— DATA UNDER STUDY —
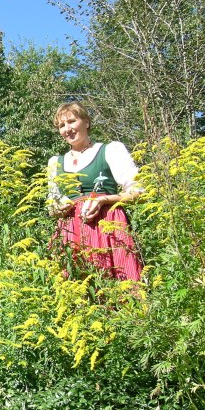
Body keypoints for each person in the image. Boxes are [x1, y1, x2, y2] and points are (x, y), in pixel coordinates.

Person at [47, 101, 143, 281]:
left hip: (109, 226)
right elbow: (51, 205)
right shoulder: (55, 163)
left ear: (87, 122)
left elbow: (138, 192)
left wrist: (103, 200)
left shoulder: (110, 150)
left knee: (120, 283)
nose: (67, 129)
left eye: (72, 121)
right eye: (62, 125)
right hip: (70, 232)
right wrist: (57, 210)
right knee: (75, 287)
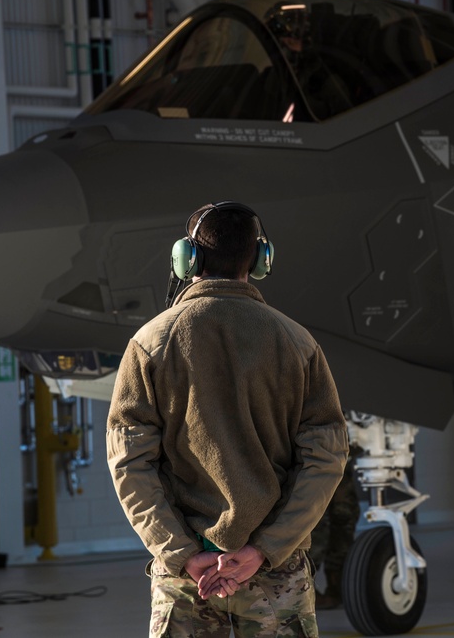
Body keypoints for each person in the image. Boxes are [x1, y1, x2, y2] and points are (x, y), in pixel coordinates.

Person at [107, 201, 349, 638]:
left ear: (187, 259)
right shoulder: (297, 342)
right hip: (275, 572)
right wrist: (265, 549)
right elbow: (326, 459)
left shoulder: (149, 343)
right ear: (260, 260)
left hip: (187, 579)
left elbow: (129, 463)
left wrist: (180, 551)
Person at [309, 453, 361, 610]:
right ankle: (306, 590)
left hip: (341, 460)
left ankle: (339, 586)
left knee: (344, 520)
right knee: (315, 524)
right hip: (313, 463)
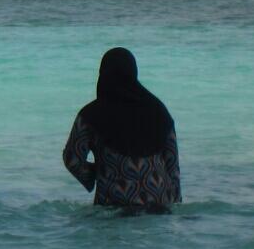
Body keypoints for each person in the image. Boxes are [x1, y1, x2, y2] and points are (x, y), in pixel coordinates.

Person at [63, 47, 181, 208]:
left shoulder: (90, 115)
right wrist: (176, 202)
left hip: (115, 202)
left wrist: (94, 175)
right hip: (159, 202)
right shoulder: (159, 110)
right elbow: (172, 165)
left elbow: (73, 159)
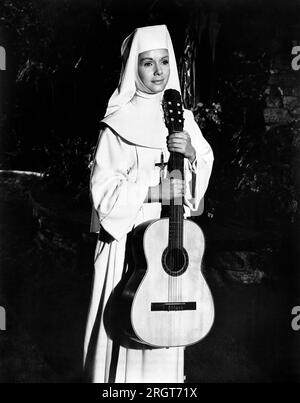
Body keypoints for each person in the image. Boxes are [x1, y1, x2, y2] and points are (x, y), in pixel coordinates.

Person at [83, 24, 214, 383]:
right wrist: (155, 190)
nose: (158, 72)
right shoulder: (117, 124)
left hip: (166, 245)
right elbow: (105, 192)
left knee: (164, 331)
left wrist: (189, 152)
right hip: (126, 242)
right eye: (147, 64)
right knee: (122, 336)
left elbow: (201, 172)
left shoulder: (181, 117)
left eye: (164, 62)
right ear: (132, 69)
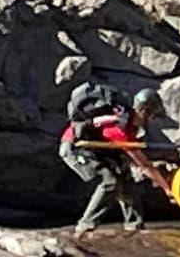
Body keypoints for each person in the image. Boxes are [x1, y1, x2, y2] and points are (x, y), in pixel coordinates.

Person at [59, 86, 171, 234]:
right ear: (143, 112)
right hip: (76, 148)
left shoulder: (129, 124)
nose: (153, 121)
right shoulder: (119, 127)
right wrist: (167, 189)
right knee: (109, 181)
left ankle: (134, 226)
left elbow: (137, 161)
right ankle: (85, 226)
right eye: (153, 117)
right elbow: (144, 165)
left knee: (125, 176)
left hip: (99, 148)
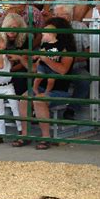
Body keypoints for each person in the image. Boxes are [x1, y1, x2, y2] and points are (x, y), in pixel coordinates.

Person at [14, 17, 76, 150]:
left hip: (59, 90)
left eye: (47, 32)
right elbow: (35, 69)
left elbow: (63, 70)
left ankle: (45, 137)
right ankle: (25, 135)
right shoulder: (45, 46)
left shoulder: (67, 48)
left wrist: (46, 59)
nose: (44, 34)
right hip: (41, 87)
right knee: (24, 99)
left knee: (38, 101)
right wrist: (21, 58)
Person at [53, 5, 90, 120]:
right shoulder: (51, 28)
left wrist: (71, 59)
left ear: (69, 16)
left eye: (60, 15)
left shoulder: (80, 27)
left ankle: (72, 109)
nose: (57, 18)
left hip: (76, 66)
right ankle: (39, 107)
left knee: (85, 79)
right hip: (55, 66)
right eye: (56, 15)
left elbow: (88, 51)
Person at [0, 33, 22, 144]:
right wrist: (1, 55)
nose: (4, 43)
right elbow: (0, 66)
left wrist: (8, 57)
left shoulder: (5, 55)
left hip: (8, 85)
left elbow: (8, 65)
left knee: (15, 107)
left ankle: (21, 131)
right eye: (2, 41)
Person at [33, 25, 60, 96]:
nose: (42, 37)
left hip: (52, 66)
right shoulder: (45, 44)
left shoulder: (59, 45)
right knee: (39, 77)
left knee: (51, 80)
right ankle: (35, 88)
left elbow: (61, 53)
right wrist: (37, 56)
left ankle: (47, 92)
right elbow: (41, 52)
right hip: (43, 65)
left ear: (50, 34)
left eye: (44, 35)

— WHAT TO PRODUCE —
Above are entries with pictures among them. Write out exactly the lines from the one containing "left eye: (72, 121)" through the one containing "right hip: (313, 463)", ends included, and leave those pictures out.

— ANSWER TO THE PROBLEM —
left eye: (72, 121)
right eye: (62, 125)
right hip: (70, 232)
right wrist: (57, 210)
right knee: (75, 287)
Body keypoints for each person in the image. Boxes are [x1, y1, x2, y2] and points are (x, y), in pixel coordinates.

Person at [107, 201, 349, 638]:
left ear: (187, 259)
right shoulder: (297, 342)
right hip: (275, 572)
right wrist: (265, 549)
right elbow: (326, 459)
left shoulder: (149, 343)
right ear: (260, 260)
left hip: (187, 579)
left elbow: (129, 463)
left wrist: (180, 551)
Person at [309, 453, 361, 610]:
right ankle: (306, 590)
left hip: (341, 460)
left ankle: (339, 586)
left knee: (344, 520)
right knee: (315, 524)
right hip: (313, 463)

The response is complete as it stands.